この夏、比較文化学科の専門科目「ワールドスタディ2」の一環で、6人の学生とともにアメリカ合衆国のニューヨーク・ワシントンを訪れました。新型コロナウィルスの流行により、海外現地研修をともなう「ワールドスタディ」は2020年度から中止されていたので、4年ぶりの開催となります。
今回の「ワールドスタディ2」の目的は、アメリカにおける暴力の記憶と移民の歴史について考えることでした。アメリカ現地研修では、このテーマに合わせ多くの記念碑を見学する計画を立てていたので、事前の集中講義でも、横須賀市久里浜にある「ペリー上陸記念碑」や金沢八景キャンパスと隣接する金沢区柳町の「母子像」などを見学し、記念碑と人びとの記憶の関係について考えました。
8月31日から9月7日まで、7泊8日で実施したアメリカの旅は、コロナ後はじめての海外経験として学生たちに強い印象を残したようです。

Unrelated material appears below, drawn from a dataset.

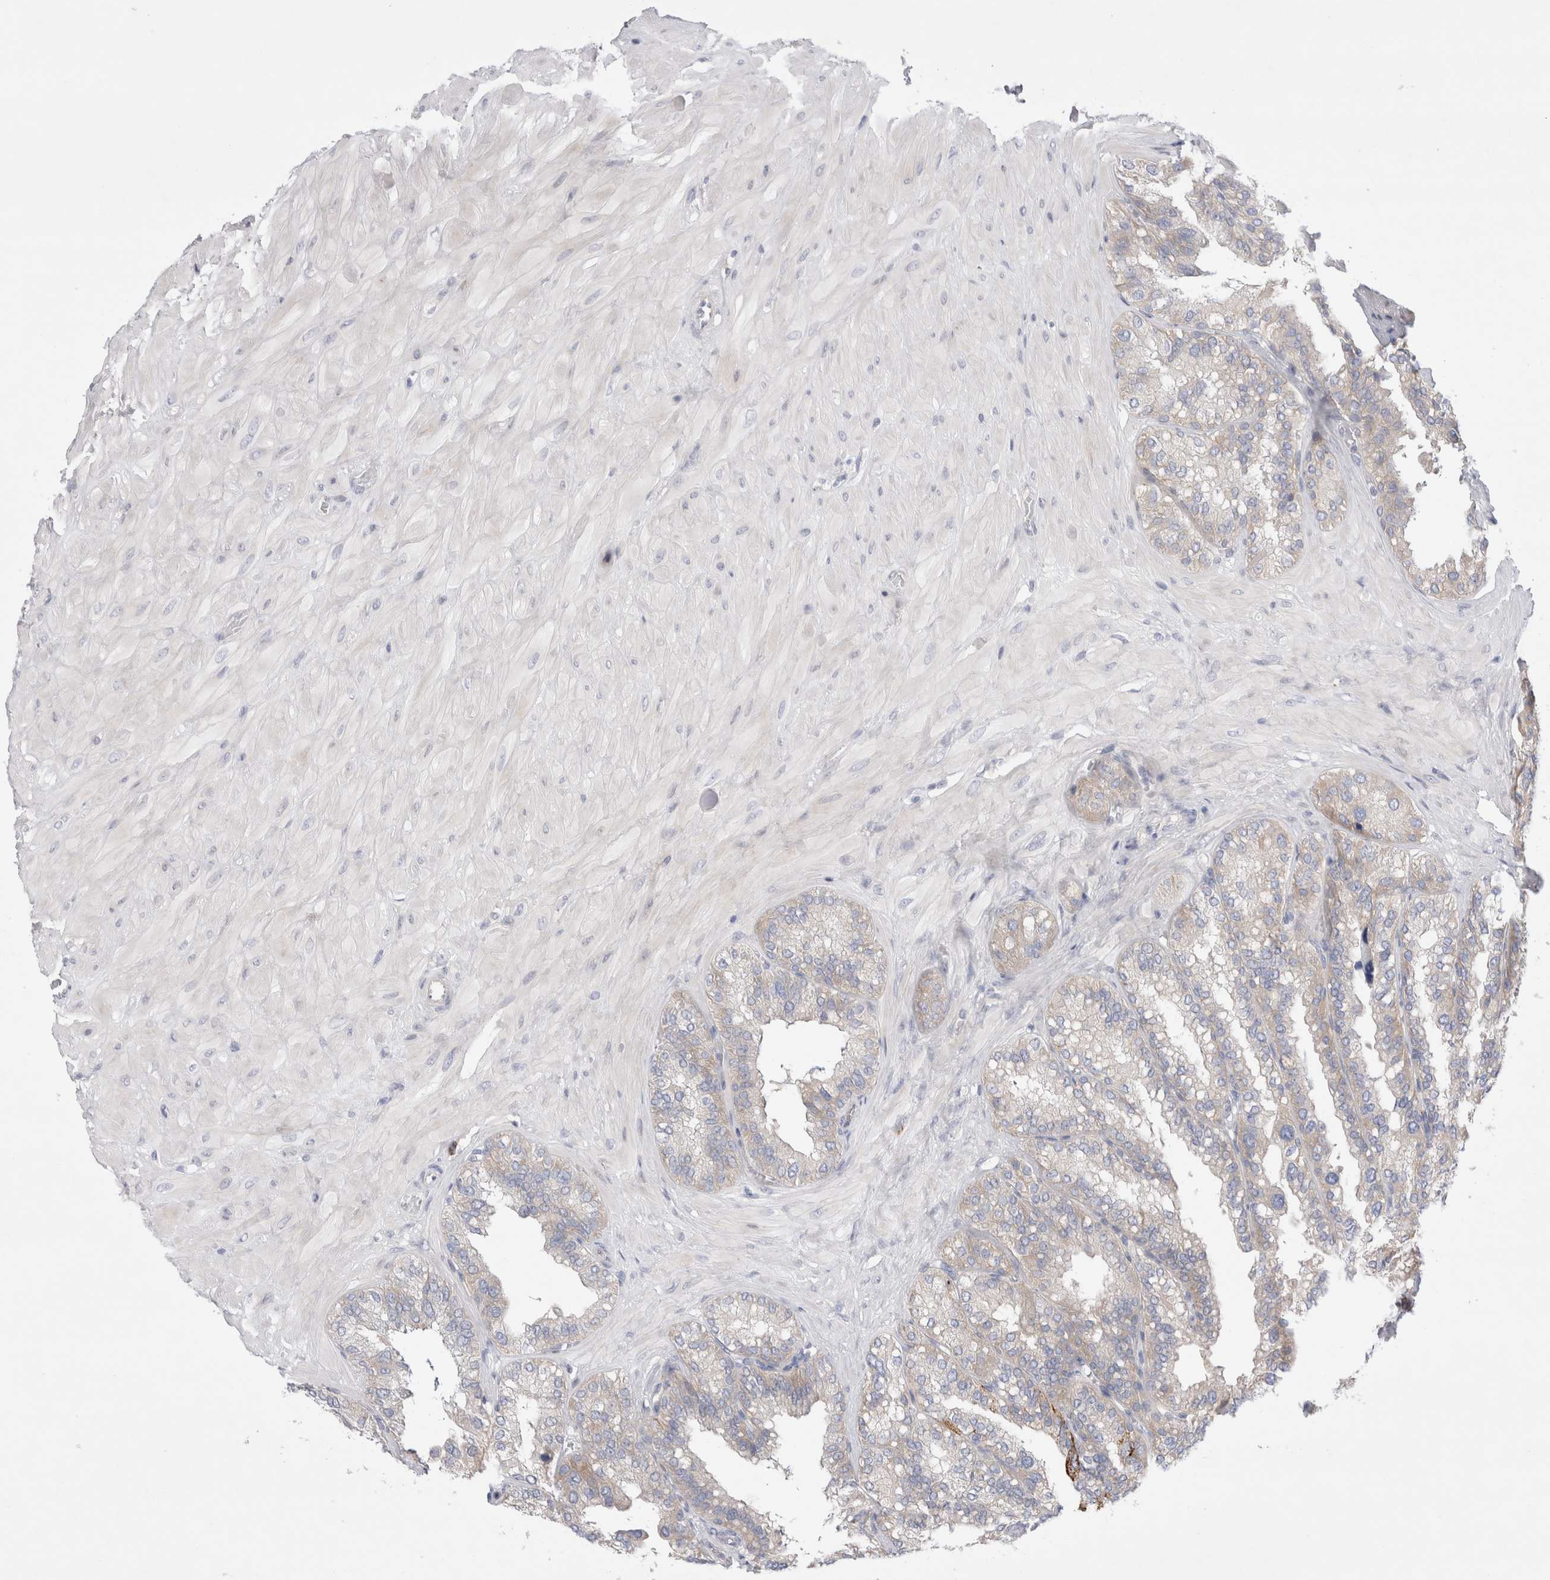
{"staining": {"intensity": "weak", "quantity": "<25%", "location": "cytoplasmic/membranous"}, "tissue": "seminal vesicle", "cell_type": "Glandular cells", "image_type": "normal", "snomed": [{"axis": "morphology", "description": "Normal tissue, NOS"}, {"axis": "topography", "description": "Prostate"}, {"axis": "topography", "description": "Seminal veicle"}], "caption": "Glandular cells show no significant protein staining in benign seminal vesicle. Brightfield microscopy of IHC stained with DAB (brown) and hematoxylin (blue), captured at high magnification.", "gene": "RBM12B", "patient": {"sex": "male", "age": 51}}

ワシントンでは主に戦争関連の記念碑やアーリントン国立墓地(正確にはヴァージニア州に立地)などを見て回りましたが、建国から現在まで絶え間なく戦争を行い、軍隊や兵士、戦没者の存在が極めて身近なアメリカ社会のあり様、巨大な記念碑に込められた人びとの歴史認識や「アメリカ的価値」への愛着など、現地を訪れることではじめて実感できることが多々あったように思います。暴力の痕跡ということでは、ニューヨークの同時多発テロ跡地の記念碑も見学しましたが、その場で起きた出来事から連鎖的に生じたアメリカの戦争とさらに巨大な暴力を人びとはどう記憶していくのか。学生とともにしばし、たたずんで考えました。

アーリントンの「海兵隊戦争記念碑」の前で
ニューヨーク同時多発テロ「グラウンド・ゼロ」の記念碑

そのニューヨークでは、19世紀から現代にいたる移民の歴史の痕跡を探して歩きました。(余談ですが、今回のアメリカ研修、文字通り歩き通しで、学生の万歩計が一日3万歩近くを示したこともありました。)自由の女神が建つリバティー島と、かつて移民の入国審査施設があったエリス島の国立移民博物館、移民が多く住んだロワーマンハッタンで彼らの集合住宅内部を見学できるテネメント博物館、それにチャイナタウンといったあたりが、現地研修のメインでした。大西洋を越えてヨーロッパからやって来る移住者がニューヨークで織りなした活気ある生活は、「移民の国」アメリカの歴史の中で、最も語られることが多い部分です。実際のアメリカには、移民の入国を規制・管理し、時には排除・差別してきた歴史もあり、ヨーロッパ以外からの移民に対しては特に排他的な顔を見せることがあるため、今回の体験だけで「移民国家」アメリカを論じるのは危ういのですが、遠く海を越えて新たな土地にたどり着き、希望と不安・孤独に引き裂かれそうになりながら生きた人々の経験に想いを馳せることは、貴重な経験だったのではないかと思います。
とはいえ、ワシントンもニューヨークも、街を歩くだけで興味深いものや刺激的な風景が五感に触れてくる場所です。普段とは異なる環境と文化に身を置き、その場の空気を吸うこと自体が、学生にとってかけがえのない出来事なのだと感じられ、今後もこうした機会を提供し続けることが、国際文化学部の大きな役割の一つなのだなと再認識した次第です。